__Job item__
Copy the data below line for line, starting with its very first line and stopping after the line that contains "Published on Aug 19, 2024".

__Records for processing__

════════════════

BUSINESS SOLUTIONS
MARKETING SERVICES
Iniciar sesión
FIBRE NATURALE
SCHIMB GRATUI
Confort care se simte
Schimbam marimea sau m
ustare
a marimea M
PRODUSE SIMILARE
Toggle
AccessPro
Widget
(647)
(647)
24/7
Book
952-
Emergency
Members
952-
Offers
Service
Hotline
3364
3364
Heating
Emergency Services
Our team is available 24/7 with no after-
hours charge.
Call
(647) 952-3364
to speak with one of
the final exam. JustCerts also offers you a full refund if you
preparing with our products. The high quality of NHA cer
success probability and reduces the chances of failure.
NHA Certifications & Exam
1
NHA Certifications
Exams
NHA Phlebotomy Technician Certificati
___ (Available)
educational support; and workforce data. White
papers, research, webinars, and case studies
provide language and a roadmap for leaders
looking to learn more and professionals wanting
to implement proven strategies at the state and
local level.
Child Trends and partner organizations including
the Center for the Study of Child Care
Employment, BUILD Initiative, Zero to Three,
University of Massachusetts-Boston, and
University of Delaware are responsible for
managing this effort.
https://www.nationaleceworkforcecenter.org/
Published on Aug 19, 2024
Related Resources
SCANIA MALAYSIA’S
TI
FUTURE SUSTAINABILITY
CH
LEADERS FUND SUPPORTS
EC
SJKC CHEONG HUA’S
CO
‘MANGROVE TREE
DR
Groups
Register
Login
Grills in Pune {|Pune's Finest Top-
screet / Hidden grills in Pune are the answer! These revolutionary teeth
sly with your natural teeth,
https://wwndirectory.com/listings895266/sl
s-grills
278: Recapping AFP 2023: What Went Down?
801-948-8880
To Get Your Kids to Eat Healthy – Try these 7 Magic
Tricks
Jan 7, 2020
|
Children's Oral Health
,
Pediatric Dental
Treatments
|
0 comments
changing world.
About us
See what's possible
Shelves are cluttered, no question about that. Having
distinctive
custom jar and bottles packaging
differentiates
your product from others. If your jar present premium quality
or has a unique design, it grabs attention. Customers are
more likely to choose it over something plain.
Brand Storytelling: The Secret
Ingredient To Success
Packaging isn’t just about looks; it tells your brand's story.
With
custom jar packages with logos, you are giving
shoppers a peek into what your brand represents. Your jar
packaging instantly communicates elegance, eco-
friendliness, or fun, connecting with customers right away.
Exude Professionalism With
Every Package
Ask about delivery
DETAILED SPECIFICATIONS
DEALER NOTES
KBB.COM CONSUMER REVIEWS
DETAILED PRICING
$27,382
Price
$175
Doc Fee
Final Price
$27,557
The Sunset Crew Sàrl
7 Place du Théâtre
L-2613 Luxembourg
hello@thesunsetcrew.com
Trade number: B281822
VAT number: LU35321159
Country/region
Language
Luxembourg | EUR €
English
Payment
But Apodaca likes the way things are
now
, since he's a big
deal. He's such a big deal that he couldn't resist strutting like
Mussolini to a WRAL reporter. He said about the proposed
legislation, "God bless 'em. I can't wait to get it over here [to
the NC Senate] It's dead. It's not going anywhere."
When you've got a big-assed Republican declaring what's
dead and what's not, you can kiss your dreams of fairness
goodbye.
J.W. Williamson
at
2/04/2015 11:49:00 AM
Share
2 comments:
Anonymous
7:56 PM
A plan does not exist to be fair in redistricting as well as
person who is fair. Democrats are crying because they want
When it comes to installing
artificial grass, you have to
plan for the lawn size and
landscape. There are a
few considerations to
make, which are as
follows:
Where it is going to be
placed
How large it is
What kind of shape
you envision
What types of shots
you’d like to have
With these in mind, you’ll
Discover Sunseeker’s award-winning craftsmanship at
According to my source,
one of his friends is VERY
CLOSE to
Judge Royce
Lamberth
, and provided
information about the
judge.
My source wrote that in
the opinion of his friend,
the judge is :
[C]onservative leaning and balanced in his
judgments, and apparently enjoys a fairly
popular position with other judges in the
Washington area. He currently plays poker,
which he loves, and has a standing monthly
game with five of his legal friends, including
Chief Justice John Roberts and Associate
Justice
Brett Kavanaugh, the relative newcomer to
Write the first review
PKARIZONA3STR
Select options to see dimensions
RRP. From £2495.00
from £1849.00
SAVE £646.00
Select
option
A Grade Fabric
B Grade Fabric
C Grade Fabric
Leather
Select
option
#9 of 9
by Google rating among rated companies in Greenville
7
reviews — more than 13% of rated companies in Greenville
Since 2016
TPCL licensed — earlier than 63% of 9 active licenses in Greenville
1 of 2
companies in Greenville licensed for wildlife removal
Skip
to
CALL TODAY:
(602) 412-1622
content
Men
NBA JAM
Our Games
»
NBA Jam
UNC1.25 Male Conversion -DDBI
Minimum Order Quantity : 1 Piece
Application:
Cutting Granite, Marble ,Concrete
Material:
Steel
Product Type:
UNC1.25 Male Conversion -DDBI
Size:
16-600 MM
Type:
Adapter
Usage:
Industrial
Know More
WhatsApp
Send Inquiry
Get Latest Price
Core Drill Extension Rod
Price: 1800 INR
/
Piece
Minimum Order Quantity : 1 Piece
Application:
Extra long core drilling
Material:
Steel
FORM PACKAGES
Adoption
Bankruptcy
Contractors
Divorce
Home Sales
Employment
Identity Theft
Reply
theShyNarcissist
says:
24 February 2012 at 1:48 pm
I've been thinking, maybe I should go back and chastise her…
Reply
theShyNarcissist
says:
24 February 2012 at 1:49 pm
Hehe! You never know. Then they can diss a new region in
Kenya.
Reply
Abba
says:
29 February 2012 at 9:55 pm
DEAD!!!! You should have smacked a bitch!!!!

════════════════

__Task answer__
BUSINESS SOLUTIONS
MARKETING SERVICES
Iniciar sesión
FIBRE NATURALE
SCHIMB GRATUI
Confort care se simte
Schimbam marimea sau m
ustare
a marimea M
PRODUSE SIMILARE
Toggle
AccessPro
Widget
(647)
(647)
24/7
Book
952-
Emergency
Members
952-
Offers
Service
Hotline
3364
3364
Heating
Emergency Services
Our team is available 24/7 with no after-
hours charge.
Call
(647) 952-3364
to speak with one of
the final exam. JustCerts also offers you a full refund if you
preparing with our products. The high quality of NHA cer
success probability and reduces the chances of failure.
NHA Certifications & Exam
1
NHA Certifications
Exams
NHA Phlebotomy Technician Certificati
___ (Available)
educational support; and workforce data. White
papers, research, webinars, and case studies
provide language and a roadmap for leaders
looking to learn more and professionals wanting
to implement proven strategies at the state and
local level.
Child Trends and partner organizations including
the Center for the Study of Child Care
Employment, BUILD Initiative, Zero to Three,
University of Massachusetts-Boston, and
University of Delaware are responsible for
managing this effort.
https://www.nationaleceworkforcecenter.org/
Published on Aug 19, 2024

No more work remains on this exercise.